The establishment of a clinical trial collaboration between these organisations, could then be expanded to further Australian or European sites, so that a clinical trial can be brought to both continents. As our health systems, laws and some aspects of our patient care are different, a trial cannot easily be started at both sites. There first needs to be an understanding of each other’s conditions and processes before a trial can be set up.
To make the first steps, I came to Melbourne.
What did you get up to whilst you’ve were at the Institute?
I tried to learn as much as I could about the clinical trial infrastructure in Australian and Melbourne. I met many different people involved in clinical trials here in Melbourne, investigators, researchers, study nurses and people in administrative functions.
I spoke with investigators and responsible persons from the University of Melbourne about how we could make the ideas described above come to fruition.
For two days the Dean of the Medical Faculty at the University of Bonn came to Melbourne as well to support the project and joined in on the discussions.
Were you happy with what you achieved whilst here?
Yes, absolutely.
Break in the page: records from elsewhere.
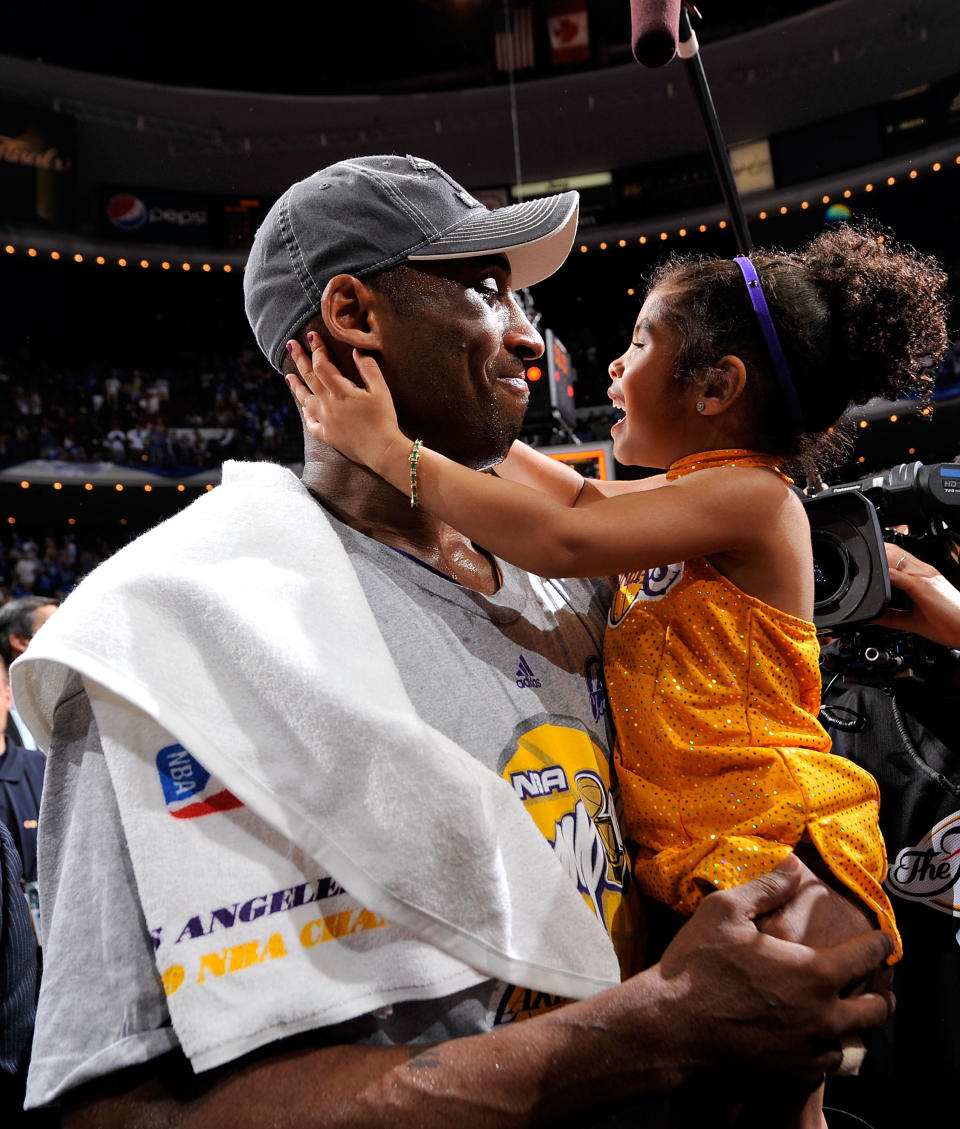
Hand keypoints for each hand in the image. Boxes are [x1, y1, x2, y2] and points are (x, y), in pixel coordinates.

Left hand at [286, 335, 409, 477]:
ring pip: (305, 400)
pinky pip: (312, 424)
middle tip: (291, 345)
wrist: (382, 450)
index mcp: (341, 392)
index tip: (312, 336)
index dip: (317, 349)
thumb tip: (357, 351)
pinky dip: (306, 414)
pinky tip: (304, 408)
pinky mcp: (328, 435)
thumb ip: (369, 369)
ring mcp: (326, 421)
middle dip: (300, 359)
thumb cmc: (384, 419)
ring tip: (288, 376)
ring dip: (296, 386)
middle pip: (309, 378)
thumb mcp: (381, 390)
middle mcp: (329, 405)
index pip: (322, 365)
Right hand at [652, 855, 893, 1088]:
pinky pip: (823, 1065)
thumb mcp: (725, 911)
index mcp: (814, 973)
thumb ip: (766, 887)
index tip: (886, 940)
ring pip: (850, 1041)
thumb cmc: (697, 965)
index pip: (868, 957)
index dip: (881, 944)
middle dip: (880, 994)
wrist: (668, 1029)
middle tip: (874, 985)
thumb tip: (793, 864)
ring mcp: (809, 1052)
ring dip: (848, 1025)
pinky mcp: (792, 1077)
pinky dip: (821, 1050)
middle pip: (876, 1010)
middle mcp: (822, 1017)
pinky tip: (805, 1037)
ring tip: (837, 1013)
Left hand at [873, 543, 959, 646]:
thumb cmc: (949, 624)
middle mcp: (924, 573)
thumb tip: (874, 616)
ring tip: (863, 556)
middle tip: (858, 551)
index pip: (899, 559)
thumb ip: (893, 617)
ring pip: (898, 560)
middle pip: (896, 554)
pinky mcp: (925, 587)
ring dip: (881, 557)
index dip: (883, 555)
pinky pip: (903, 576)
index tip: (866, 557)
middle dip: (878, 551)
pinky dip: (889, 574)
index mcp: (922, 578)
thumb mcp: (913, 620)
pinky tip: (878, 573)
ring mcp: (925, 578)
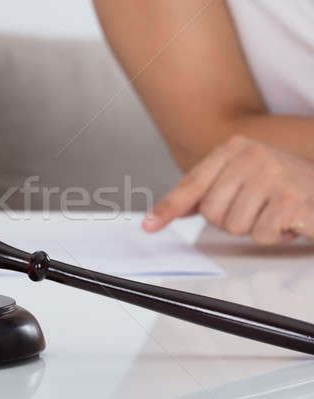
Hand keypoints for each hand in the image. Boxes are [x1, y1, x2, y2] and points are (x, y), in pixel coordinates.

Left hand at [142, 136, 313, 244]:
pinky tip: (289, 221)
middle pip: (210, 212)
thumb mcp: (243, 179)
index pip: (192, 184)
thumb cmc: (284, 185)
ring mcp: (273, 174)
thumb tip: (171, 210)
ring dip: (255, 228)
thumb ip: (208, 191)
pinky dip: (274, 236)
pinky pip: (260, 235)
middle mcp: (252, 155)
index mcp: (234, 148)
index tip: (149, 226)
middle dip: (232, 220)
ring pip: (234, 225)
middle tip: (257, 209)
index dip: (169, 208)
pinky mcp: (291, 198)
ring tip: (274, 212)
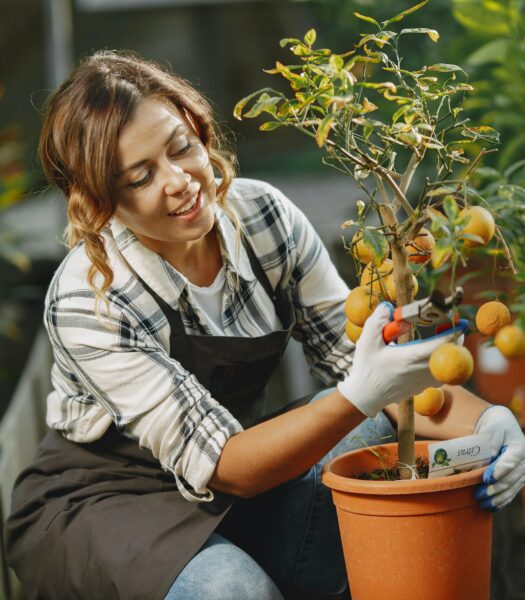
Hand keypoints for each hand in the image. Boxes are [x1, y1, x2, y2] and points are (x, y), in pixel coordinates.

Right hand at [338, 302, 468, 417]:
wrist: (366, 396)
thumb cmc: (367, 368)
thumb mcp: (367, 341)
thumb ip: (378, 321)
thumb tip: (388, 306)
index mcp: (412, 357)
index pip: (444, 343)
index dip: (454, 330)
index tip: (458, 319)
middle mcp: (424, 370)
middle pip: (452, 353)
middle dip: (454, 337)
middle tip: (448, 324)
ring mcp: (426, 381)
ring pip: (448, 363)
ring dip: (448, 349)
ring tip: (441, 336)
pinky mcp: (424, 387)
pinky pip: (441, 372)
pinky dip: (441, 360)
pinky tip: (429, 353)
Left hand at [474, 405, 524, 510]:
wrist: (502, 427)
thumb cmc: (495, 427)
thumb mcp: (492, 429)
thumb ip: (491, 443)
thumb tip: (488, 459)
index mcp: (520, 448)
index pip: (510, 461)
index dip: (499, 471)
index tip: (487, 479)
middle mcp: (524, 462)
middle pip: (510, 478)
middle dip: (494, 488)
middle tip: (478, 494)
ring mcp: (523, 472)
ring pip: (511, 488)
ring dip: (497, 498)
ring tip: (481, 502)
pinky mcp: (518, 479)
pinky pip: (512, 492)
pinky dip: (502, 500)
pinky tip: (491, 507)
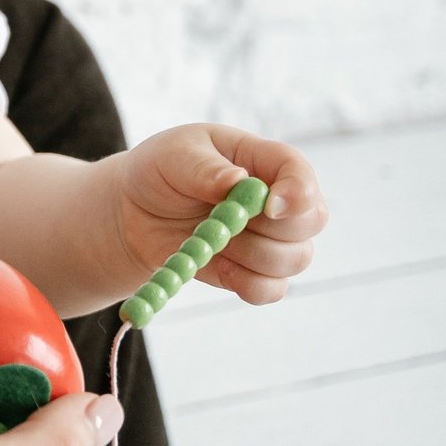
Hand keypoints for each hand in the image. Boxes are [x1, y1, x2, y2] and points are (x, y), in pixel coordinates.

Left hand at [106, 124, 329, 303]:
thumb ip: (203, 168)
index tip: (270, 206)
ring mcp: (270, 238)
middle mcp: (276, 199)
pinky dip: (249, 285)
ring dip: (253, 256)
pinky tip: (219, 267)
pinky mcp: (254, 271)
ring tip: (210, 238)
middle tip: (229, 221)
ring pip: (296, 259)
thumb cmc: (159, 171)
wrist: (133, 212)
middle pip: (312, 220)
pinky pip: (272, 289)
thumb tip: (237, 180)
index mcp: (261, 160)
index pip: (300, 171)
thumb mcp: (172, 156)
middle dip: (276, 229)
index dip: (299, 191)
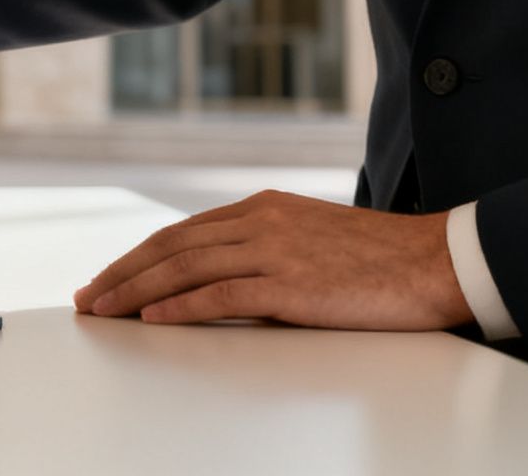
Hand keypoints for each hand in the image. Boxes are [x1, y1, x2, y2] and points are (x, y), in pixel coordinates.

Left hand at [71, 190, 472, 330]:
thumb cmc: (381, 260)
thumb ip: (264, 250)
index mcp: (263, 207)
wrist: (439, 262)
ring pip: (185, 269)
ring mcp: (275, 250)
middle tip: (88, 298)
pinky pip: (221, 295)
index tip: (108, 278)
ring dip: (135, 292)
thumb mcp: (310, 240)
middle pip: (171, 247)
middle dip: (122, 274)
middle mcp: (260, 221)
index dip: (137, 257)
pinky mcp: (292, 284)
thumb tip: (218, 283)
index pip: (182, 232)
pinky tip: (152, 320)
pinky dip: (179, 307)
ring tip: (103, 311)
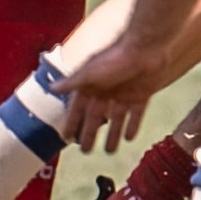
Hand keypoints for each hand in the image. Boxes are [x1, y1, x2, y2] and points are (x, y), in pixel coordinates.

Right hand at [50, 31, 171, 152]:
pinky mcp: (142, 94)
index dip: (72, 121)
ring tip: (109, 151)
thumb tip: (52, 88)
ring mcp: (124, 92)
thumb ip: (73, 82)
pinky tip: (129, 138)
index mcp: (92, 83)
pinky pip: (135, 114)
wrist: (148, 47)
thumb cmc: (117, 57)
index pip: (78, 107)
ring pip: (116, 118)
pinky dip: (132, 125)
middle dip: (90, 132)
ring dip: (112, 134)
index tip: (66, 137)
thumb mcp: (91, 72)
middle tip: (86, 150)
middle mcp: (106, 89)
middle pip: (96, 116)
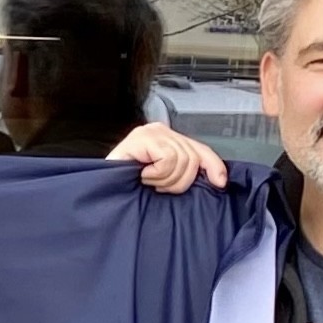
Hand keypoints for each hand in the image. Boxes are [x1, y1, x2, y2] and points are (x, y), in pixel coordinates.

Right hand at [106, 124, 225, 193]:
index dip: (213, 165)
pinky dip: (157, 174)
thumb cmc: (128, 187)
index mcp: (166, 138)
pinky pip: (168, 159)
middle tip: (158, 186)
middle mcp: (159, 130)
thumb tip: (219, 179)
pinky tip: (143, 175)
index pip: (200, 148)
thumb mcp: (165, 179)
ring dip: (165, 179)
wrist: (103, 191)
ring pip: (182, 159)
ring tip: (148, 181)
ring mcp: (150, 132)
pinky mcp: (142, 138)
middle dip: (179, 180)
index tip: (219, 183)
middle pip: (193, 156)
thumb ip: (186, 172)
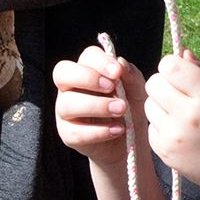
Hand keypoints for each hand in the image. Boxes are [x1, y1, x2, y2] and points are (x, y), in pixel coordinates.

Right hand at [53, 42, 146, 168]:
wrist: (131, 142)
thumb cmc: (130, 109)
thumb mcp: (137, 91)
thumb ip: (131, 75)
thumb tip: (120, 63)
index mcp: (88, 71)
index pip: (85, 57)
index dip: (100, 61)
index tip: (117, 72)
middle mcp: (71, 88)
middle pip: (62, 73)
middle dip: (87, 78)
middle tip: (112, 87)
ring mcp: (65, 111)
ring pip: (67, 104)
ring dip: (96, 106)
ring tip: (121, 110)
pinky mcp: (68, 134)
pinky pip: (75, 132)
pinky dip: (99, 131)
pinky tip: (117, 129)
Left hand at [142, 51, 199, 197]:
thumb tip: (181, 53)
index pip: (169, 66)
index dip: (173, 66)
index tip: (183, 75)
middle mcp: (188, 115)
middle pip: (153, 82)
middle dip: (164, 83)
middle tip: (180, 94)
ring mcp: (173, 135)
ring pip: (148, 103)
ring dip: (160, 104)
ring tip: (181, 114)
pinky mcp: (163, 150)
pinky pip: (149, 124)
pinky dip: (160, 124)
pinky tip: (180, 131)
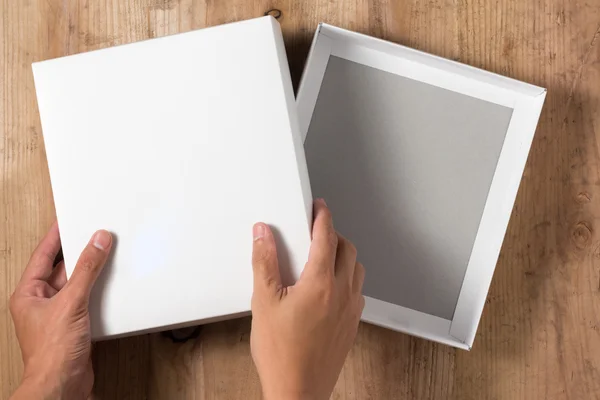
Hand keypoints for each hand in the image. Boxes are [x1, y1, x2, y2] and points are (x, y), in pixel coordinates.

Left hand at [9, 222, 111, 399]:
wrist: (62, 385)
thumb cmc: (52, 353)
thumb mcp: (72, 302)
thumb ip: (87, 270)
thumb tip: (97, 243)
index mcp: (28, 293)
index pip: (42, 255)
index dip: (55, 235)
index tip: (67, 219)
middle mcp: (41, 302)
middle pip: (61, 267)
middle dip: (78, 252)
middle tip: (93, 234)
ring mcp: (58, 314)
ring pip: (76, 283)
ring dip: (90, 271)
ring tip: (104, 255)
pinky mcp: (74, 324)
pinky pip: (87, 298)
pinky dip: (98, 289)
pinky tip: (108, 284)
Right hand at [250, 199, 364, 399]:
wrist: (297, 391)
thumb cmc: (281, 353)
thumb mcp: (263, 302)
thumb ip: (264, 262)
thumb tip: (263, 235)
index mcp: (320, 283)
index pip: (326, 237)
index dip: (322, 216)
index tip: (319, 207)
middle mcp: (341, 293)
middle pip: (347, 249)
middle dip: (333, 233)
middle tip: (317, 230)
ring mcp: (350, 310)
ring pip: (356, 268)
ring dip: (343, 255)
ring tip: (324, 255)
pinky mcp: (352, 324)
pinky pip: (357, 289)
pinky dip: (348, 277)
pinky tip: (331, 286)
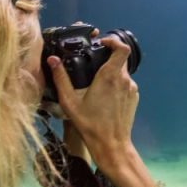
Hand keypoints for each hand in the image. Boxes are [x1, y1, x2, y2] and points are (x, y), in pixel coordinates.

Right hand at [46, 36, 138, 170]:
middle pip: (120, 59)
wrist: (111, 145)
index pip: (122, 48)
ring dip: (111, 72)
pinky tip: (104, 96)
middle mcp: (124, 80)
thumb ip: (61, 78)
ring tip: (95, 82)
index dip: (113, 41)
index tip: (101, 43)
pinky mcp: (134, 98)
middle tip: (93, 62)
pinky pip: (125, 84)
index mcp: (110, 76)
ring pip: (122, 72)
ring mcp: (131, 89)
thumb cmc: (90, 124)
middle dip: (107, 57)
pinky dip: (116, 84)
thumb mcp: (70, 101)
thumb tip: (52, 60)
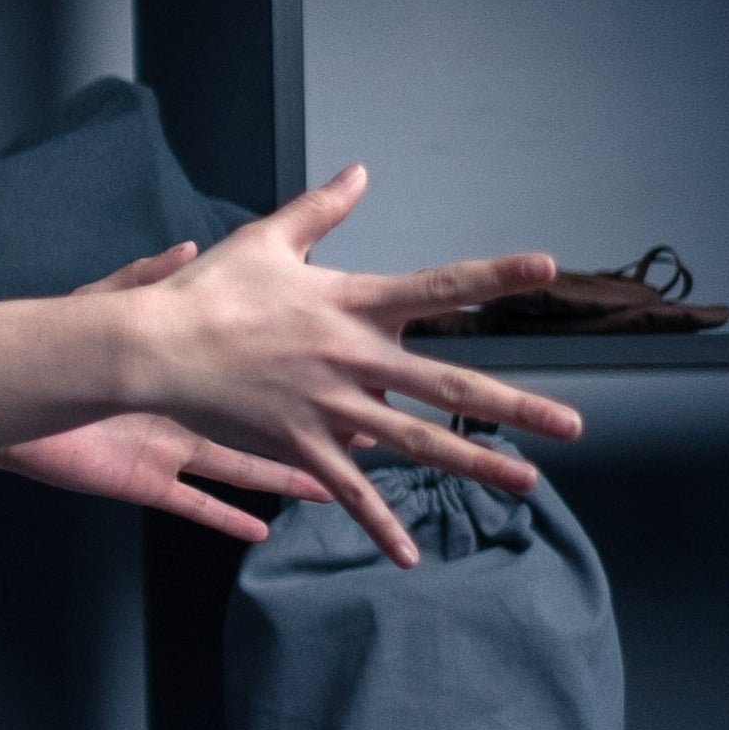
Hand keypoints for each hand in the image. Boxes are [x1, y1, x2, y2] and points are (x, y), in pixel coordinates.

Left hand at [0, 244, 331, 541]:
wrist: (15, 397)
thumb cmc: (59, 349)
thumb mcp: (107, 303)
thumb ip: (146, 276)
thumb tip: (187, 244)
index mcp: (185, 373)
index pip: (252, 371)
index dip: (296, 370)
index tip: (340, 367)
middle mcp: (186, 416)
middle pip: (262, 426)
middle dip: (310, 428)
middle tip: (364, 434)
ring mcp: (168, 453)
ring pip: (240, 470)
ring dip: (283, 479)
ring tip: (331, 487)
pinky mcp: (144, 484)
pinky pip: (194, 506)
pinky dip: (225, 520)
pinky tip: (261, 530)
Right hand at [107, 167, 579, 566]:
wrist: (154, 347)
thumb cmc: (206, 292)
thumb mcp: (266, 240)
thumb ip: (320, 210)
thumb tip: (360, 174)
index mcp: (351, 302)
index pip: (438, 286)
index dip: (493, 278)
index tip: (547, 269)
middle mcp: (353, 358)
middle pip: (450, 386)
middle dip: (515, 407)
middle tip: (574, 425)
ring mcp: (330, 408)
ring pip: (416, 442)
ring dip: (475, 465)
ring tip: (528, 482)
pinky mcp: (299, 445)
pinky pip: (349, 491)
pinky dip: (380, 524)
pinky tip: (411, 556)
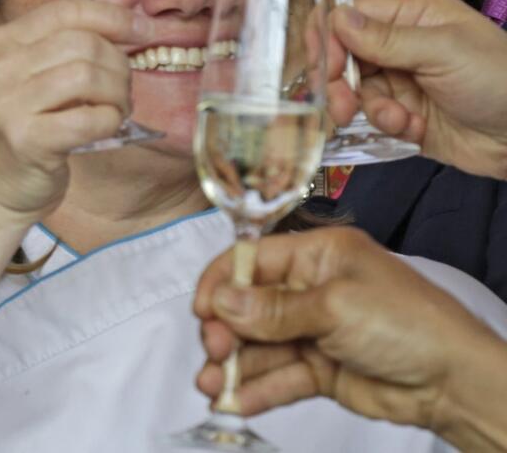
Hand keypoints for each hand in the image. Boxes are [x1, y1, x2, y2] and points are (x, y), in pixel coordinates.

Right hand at [0, 0, 151, 228]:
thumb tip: (128, 25)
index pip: (66, 11)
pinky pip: (89, 119)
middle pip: (83, 43)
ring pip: (88, 76)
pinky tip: (106, 127)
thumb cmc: (20, 129)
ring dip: (117, 93)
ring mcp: (7, 104)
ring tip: (116, 109)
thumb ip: (61, 48)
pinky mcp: (25, 140)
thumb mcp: (25, 77)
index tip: (145, 29)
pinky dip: (110, 120)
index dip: (113, 17)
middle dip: (118, 63)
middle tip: (122, 88)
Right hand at [193, 226, 506, 447]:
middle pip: (250, 306)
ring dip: (235, 366)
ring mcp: (315, 331)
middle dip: (226, 329)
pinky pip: (280, 376)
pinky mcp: (322, 369)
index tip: (201, 309)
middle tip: (214, 351)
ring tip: (212, 387)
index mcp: (316, 255)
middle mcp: (311, 289)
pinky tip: (235, 402)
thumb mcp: (334, 306)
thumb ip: (274, 309)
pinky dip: (256, 389)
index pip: (253, 260)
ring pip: (261, 346)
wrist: (455, 382)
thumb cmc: (409, 323)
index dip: (222, 282)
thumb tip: (221, 301)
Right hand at [326, 0, 506, 178]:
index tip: (328, 66)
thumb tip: (335, 17)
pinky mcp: (402, 115)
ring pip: (353, 91)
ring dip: (370, 109)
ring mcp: (399, 81)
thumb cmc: (498, 79)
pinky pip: (372, 118)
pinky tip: (414, 130)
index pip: (348, 14)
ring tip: (397, 121)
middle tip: (341, 107)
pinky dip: (388, 126)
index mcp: (409, 14)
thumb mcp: (445, 51)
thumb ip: (386, 38)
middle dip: (339, 83)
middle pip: (341, 55)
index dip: (328, 37)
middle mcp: (398, 44)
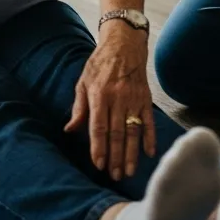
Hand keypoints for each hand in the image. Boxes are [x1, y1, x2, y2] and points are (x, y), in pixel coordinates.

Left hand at [63, 23, 154, 179]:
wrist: (124, 43)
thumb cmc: (100, 64)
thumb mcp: (83, 81)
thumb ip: (79, 108)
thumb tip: (69, 130)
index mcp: (99, 95)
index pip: (99, 127)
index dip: (99, 147)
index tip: (99, 165)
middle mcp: (117, 98)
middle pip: (117, 133)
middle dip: (115, 156)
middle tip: (115, 176)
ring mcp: (133, 98)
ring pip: (133, 130)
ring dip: (131, 153)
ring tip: (129, 171)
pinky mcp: (145, 97)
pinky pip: (149, 120)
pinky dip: (150, 137)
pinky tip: (149, 152)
I was delighted that everyone I met was entirely open to the idea of a clinical trial collaboration. We had many productive discussions and it looks like the idea will continue to develop.
Besides all the necessary groundwork we need to do for this, we were also able to identify clinical trials that are ready to go in both places and could immediately benefit from this project.
When I am back in Bonn I am very much looking forward to further working on the set up of this trial platform.
Dr Christoph Coch with his family in Melbourne
What have you been up to outside the lab? What do you think of Melbourne?
Melbourne is a fascinating place with lovely people making it easy for you to feel welcome. I enjoyed the positive mindset of many people here which is really helpful to work on a project together.
One month is really only enough to get your first taste of Melbourne. Luckily, my wife and small kids could come with me and they saw much more of Melbourne than me. But at the evenings and on the weekends I got a good impression of the city and the surrounding areas as well.
The beach is wonderful even in winter. It is so enjoyable to have a beach so close. I very much like the multi-faceted restaurants and bars. The food was very good. But I’ve learnt it is better not to go too hungry to a restaurant as it seems like the waiters here love to explain a lot. You have to attend a food lecture before you eventually get to eat!
I will definitely miss the footy. It is a nice game I loved to watch. So, I don’t understand why Melbourne fell to second place of the most enjoyable cities in the world. That must be an evil case of corruption. Or the waiter talked too long to the assessors of this ranking before he brought the food.